● **YOUR TASK**
Rewrite the entries with every "origin" switched to "zero point". Keep everything else the same.

Dataset excerpts:
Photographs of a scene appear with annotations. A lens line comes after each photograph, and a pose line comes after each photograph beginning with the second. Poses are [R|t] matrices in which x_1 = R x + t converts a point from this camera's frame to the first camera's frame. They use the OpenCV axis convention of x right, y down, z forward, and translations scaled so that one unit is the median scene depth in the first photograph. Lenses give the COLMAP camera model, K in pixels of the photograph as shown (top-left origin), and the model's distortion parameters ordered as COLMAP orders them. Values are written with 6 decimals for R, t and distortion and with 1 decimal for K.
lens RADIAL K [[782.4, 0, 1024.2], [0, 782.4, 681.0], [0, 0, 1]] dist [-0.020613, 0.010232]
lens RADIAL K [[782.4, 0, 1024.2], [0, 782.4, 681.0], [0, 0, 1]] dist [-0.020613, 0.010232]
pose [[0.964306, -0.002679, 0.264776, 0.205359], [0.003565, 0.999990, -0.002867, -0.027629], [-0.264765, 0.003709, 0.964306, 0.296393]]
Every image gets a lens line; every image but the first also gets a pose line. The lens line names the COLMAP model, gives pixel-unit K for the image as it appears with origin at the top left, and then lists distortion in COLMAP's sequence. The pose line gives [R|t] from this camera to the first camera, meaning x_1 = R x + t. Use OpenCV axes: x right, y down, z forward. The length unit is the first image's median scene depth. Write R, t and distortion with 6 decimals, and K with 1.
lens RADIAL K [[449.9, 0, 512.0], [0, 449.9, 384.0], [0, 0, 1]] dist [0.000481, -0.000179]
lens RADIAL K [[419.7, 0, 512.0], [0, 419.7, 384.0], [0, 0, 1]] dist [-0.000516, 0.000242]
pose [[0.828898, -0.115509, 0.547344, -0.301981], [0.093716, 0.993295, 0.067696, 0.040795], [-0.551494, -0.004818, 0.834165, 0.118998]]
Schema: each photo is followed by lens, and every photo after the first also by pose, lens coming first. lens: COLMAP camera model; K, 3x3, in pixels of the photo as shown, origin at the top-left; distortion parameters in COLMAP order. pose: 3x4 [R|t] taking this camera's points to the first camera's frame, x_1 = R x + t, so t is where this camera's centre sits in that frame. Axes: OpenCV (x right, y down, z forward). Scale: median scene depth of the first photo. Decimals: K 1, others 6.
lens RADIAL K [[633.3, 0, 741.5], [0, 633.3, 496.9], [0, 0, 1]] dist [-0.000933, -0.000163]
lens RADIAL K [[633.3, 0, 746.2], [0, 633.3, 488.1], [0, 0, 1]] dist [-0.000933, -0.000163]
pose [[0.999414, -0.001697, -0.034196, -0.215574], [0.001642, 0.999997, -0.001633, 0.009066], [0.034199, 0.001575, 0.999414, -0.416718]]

● **EXERCISE RESULT**
Photographs of a scene appear with annotations. A lens line comes after each photograph, and a pose line comes after each photograph beginning with the second. Poses are [R|t] matrices in which x_1 = R x + t converts a point from this camera's frame to the first camera's frame. They use the OpenCV axis convention of x right, y down, z forward, and translations scaled so that one unit is the median scene depth in the first photograph. Lenses give the COLMAP camera model, K in pixels of the photograph as shown (top-left zero point), and the model's distortion parameters ordered as COLMAP orders them. Values are written with 6 decimals for R, t and distortion and with 1 decimal for K.
lens RADIAL K [[782.4, 0, 1024.2], [0, 782.4, 681.0], [0, 0, 1]] dist [-0.020613, 0.010232]
lens RADIAL K [[782.4, 0, 1024.2], [0, 782.4, 681.0], [0, 0, 1]] dist [-0.020613, 0.010232]
pose [[0.964306, -0.002679, 0.264776, 0.205359], [0.003565, 0.999990, -0.002867, -0.027629], [-0.264765, 0.003709, 0.964306, 0.296393]]
Every image gets a lens line; every image but the first also gets a pose line. The lens line names the COLMAP model, gives pixel-unit K for the image as it appears with zero point at the top left, and then lists distortion in COLMAP's sequence. The pose line gives [R|t] from this camera to the first camera, meaning x_1 = R x + t. Use OpenCV axes: x right, y down, z forward. The length unit is the first image's median scene depth. Write R, t and distortion with 6 decimals, and K with 1.
lens RADIAL K [[449.9, 0, 512.0], [0, 449.9, 384.0], [0, 0, 1]] dist [0.000481, -0.000179]
lens RADIAL K [[419.7, 0, 512.0], [0, 419.7, 384.0], [0, 0, 1]] dist [-0.000516, 0.000242]
pose [[0.828898, -0.115509, 0.547344, -0.301981], [0.093716, 0.993295, 0.067696, 0.040795], [-0.551494, -0.004818, 0.834165, 0.118998]]
Schema: each photo is followed by lens, and every photo after the first also by pose, lens coming first. lens: COLMAP camera model; K, 3x3, in pixels of the photo as shown, zero point at the top-left; distortion parameters in COLMAP order. pose: 3x4 [R|t] taking this camera's points to the first camera's frame, x_1 = R x + t, so t is where this camera's centre sits in that frame. Axes: OpenCV (x right, y down, z forward). Scale: median scene depth of the first photo. Decimals: K 1, others 6.
lens RADIAL K [[633.3, 0, 741.5], [0, 633.3, 496.9], [0, 0, 1]] dist [-0.000933, -0.000163]
lens RADIAL K [[633.3, 0, 746.2], [0, 633.3, 488.1], [0, 0, 1]] dist [-0.000933, -0.000163]
pose [[0.999414, -0.001697, -0.034196, -0.215574], [0.001642, 0.999997, -0.001633, 0.009066], [0.034199, 0.001575, 0.999414, -0.416718]]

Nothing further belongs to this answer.